Let $f(x) \in L^2[-\pi,\pi]$ such that $f(x)$ suffice: $f(x) \sim \frac{a_0}{\sqrt{2}} + \sum_{n=1}^{\infty}a_n\cos(nx)+b_n\cos(nx) $
$f(x)$ is also even function. Prove:
$ \int_{-\pi}^{\pi} f^2(x)\cos^2(x)\, dx = \frac{1}{2} \int_{-\pi}^{\pi} f^2(x)\ \iff \frac{1}{2}a_1^2 +\frac{a_0}{\sqrt{2}}a_2+\sum_{n=2}^{\infty}a_{n-1}a_{n+1} =0 $
I've proved that $f(x)\cos(x)$ has a Fourier coefficients (such that Fourier sum is exists). But I don't have any idea how to solve the proof? May anyone help me/ guide me how should I prove it?
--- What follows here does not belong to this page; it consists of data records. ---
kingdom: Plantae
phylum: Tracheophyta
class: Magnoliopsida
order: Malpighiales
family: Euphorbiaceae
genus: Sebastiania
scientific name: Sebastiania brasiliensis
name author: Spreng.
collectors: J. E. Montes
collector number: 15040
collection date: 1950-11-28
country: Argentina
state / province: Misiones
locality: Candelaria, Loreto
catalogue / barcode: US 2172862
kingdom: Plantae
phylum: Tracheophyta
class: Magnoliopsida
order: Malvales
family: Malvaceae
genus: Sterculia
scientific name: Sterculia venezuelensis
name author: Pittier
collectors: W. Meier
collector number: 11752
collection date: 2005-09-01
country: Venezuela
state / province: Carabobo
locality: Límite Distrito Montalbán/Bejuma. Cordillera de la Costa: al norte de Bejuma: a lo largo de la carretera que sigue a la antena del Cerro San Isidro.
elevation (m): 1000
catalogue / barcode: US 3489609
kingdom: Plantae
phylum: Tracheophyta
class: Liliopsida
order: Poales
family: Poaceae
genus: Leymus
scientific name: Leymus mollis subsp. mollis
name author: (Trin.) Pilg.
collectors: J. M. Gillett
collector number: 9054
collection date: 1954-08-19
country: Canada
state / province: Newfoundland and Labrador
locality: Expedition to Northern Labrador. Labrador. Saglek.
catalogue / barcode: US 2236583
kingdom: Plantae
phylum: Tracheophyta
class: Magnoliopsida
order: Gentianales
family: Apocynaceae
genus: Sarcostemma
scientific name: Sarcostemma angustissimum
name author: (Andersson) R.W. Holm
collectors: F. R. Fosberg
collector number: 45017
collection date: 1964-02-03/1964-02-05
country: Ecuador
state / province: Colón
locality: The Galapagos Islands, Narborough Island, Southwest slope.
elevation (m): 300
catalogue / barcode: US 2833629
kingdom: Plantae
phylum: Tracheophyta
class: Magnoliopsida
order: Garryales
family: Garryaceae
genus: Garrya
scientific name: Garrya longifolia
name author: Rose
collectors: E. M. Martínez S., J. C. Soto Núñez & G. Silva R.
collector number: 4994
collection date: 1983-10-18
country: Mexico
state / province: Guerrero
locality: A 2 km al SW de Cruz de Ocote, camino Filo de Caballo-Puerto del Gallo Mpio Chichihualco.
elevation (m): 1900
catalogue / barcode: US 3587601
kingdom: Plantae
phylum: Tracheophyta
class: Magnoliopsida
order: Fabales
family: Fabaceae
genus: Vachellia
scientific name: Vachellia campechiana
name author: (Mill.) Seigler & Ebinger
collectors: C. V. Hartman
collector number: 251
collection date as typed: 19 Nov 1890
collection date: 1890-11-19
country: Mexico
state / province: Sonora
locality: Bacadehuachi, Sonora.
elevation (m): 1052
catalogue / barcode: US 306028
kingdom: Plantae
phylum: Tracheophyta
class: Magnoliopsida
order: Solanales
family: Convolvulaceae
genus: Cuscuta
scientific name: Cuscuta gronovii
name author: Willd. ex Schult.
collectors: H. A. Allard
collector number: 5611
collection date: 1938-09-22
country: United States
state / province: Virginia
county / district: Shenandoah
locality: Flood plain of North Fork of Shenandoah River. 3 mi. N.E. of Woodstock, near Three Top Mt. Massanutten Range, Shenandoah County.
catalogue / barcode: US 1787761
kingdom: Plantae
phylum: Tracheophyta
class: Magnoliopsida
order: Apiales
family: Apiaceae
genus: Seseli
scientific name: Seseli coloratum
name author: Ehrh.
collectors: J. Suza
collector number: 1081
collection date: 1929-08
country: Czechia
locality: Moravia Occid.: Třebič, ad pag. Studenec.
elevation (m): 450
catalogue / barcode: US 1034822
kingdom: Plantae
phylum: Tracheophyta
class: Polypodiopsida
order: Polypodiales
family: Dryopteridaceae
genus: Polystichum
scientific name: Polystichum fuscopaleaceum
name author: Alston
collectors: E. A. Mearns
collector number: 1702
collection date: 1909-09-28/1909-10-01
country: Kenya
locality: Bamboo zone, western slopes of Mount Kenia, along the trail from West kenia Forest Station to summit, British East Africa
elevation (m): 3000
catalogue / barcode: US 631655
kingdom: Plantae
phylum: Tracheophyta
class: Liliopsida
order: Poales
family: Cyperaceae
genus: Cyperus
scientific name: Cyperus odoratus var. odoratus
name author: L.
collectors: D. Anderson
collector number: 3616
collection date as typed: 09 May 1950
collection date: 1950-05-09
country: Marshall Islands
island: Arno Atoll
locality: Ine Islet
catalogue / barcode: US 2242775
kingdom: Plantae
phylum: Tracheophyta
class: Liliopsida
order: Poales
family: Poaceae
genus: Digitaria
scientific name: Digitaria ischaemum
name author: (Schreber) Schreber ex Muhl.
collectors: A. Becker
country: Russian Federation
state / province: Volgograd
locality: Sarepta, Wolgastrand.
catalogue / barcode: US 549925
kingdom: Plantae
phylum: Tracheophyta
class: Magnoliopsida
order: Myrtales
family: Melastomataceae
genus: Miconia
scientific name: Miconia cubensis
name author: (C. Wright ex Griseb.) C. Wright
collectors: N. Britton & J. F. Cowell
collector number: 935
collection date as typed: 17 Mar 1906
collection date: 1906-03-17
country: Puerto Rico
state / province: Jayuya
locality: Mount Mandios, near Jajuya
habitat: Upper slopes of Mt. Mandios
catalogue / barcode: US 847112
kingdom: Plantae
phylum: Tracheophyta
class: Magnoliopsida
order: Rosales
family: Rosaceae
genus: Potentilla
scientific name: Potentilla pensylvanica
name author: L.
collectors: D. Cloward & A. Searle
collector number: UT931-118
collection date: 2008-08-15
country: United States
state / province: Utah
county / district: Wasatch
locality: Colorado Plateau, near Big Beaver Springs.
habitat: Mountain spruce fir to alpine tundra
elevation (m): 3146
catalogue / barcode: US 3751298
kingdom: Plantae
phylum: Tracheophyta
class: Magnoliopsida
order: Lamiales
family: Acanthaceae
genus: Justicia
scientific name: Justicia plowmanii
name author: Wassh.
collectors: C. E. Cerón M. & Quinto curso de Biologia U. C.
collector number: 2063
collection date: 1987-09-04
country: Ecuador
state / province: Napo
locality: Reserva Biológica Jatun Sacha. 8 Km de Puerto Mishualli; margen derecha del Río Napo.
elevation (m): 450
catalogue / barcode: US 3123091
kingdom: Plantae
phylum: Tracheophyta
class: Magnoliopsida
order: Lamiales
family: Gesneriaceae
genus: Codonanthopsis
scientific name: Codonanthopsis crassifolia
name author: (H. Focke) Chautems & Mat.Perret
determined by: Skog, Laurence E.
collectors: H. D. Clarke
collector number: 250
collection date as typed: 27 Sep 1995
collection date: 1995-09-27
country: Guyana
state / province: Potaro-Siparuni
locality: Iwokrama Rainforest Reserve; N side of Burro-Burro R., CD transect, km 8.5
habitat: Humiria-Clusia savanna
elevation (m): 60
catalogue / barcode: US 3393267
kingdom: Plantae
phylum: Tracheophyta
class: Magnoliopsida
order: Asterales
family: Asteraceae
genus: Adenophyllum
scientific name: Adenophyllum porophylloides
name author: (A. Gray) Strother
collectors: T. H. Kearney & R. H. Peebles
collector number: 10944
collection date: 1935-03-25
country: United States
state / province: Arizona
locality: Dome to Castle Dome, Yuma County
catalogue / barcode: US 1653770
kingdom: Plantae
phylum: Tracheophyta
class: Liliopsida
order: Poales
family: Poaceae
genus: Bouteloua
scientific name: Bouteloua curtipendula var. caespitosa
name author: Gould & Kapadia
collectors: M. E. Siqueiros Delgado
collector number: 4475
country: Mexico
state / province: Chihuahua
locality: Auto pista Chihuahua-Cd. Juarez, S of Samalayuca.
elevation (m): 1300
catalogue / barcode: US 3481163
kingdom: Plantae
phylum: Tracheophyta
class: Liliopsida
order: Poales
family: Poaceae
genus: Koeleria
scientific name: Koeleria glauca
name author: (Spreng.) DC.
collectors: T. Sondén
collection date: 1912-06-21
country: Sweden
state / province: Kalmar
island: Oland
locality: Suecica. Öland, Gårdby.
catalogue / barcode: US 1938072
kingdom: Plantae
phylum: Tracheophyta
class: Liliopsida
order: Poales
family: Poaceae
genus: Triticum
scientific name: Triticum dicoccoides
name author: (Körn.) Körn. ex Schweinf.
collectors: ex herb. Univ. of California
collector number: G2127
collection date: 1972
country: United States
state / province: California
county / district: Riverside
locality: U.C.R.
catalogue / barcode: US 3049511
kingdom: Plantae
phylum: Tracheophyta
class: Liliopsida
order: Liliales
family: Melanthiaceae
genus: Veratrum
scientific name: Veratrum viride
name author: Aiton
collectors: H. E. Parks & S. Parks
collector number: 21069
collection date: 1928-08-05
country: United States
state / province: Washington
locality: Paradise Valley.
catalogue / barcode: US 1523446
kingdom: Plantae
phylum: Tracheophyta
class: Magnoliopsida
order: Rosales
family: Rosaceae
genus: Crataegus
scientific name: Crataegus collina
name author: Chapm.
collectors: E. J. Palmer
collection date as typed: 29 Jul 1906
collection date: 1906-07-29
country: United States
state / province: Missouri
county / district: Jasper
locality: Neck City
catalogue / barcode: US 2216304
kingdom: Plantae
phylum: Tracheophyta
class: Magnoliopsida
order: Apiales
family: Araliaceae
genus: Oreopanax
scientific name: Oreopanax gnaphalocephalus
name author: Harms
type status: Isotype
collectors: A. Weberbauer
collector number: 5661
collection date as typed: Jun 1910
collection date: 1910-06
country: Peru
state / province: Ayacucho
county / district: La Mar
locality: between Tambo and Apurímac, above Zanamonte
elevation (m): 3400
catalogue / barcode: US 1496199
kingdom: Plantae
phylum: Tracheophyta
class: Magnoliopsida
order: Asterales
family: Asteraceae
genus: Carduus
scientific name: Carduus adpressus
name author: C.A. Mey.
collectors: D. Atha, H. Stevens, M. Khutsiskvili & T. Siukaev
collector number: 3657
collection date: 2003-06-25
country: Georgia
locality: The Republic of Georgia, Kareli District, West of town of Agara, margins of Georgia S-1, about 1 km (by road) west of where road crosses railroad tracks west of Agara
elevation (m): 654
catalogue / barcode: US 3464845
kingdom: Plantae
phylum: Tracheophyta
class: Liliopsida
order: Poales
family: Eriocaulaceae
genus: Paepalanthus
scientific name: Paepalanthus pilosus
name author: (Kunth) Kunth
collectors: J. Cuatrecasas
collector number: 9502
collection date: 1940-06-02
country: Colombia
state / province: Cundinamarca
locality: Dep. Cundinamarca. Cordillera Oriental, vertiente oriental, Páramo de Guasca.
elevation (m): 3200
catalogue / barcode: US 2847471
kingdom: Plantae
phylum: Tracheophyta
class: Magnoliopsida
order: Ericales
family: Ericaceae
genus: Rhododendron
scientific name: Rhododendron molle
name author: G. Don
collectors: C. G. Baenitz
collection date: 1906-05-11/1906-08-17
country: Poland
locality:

Best regards, Sababoni.
Since $f$ is even, we have
$$f(x) = \frac{a_0}{\sqrt2}+\sum_{n=1}^\infty a_n \cos (nx)$$
\begin{align} f(x)\cos x &= \frac{a_0}{\sqrt2}\cos x + \sum_{n=1}^\infty a_n \cos (nx) \cos (x)\\ &=\frac{a_0}{\sqrt2}\cos x + \sum_{n=1}^\infty \frac{a_n}{2}\left[ \cos(n+1)x + \cos (n-1) x \right] \\ &= \frac{a_0}{\sqrt2}\cos x + \sum_{n=2}^\infty \frac{a_{n-1}}{2}\cos (nx) + \sum_{n=0}^\infty \frac{a_{n+1}}{2}\cos (nx)\\ &=\frac{a_1}{2} + \left( \frac{a_0}{\sqrt2}+\frac{a_2}{2}\right)\cos x + \sum_{n=2}^\infty\left(\frac{a_{n-1}+a_{n+1}}2\right) \cos (nx) \end{align}
Also,
$$\frac{f(x)}{\sqrt2}=\frac{a_0}{2}+\sum_{n=1}^\infty \left(\frac{a_n}{\sqrt2} \right) \cos nx$$
Hence, by Parserval theorem,
\begin{align} &\int_{-\pi}^\pi f^2(x) \cos^2(x) \, dx= \frac12 \int_{-\pi}^{\pi}f^2(x) \, dx = \int_{-\pi}^\pi \left( \frac{f(x)}{\sqrt2}\right)^2 \, dx \\ & \iff \frac{a_1^2}2 + \left( \frac{a_0}{\sqrt2} + \frac{a_2}2\right)^2 +\frac14 \sum_{n=2}^\infty \left( a_{n-1}+a_{n+1}\right)^2 = \frac{a_0^2}2 + \sum_{n=1}^\infty \frac{a_n^2}{2}\\ &\iff \frac{a_2^2}{4}+\frac{a_0a_2}{\sqrt2} + \frac{a_1^2}{4} + \frac14 \sum_{n=2}^\infty a_n^2 + \frac14 \sum_{n=3}^\infty a_n^2 + \frac12 \sum_{n=2}^\infty a_{n-1}a_{n+1}= \sum_{n=2}^\infty \frac{a_n^2}{2}\\ &\iff \frac{1}{4}a_1^2 + \frac{a_0a_2}{\sqrt2} + \frac12 \sum_{n=2}^\infty a_{n-1}a_{n+1}=0\\ &\iff\frac12 a_1^2 + \color{red}{\sqrt2} a_0a_2 + \sum_{n=2}^\infty a_{n-1}a_{n+1}=0\end{align}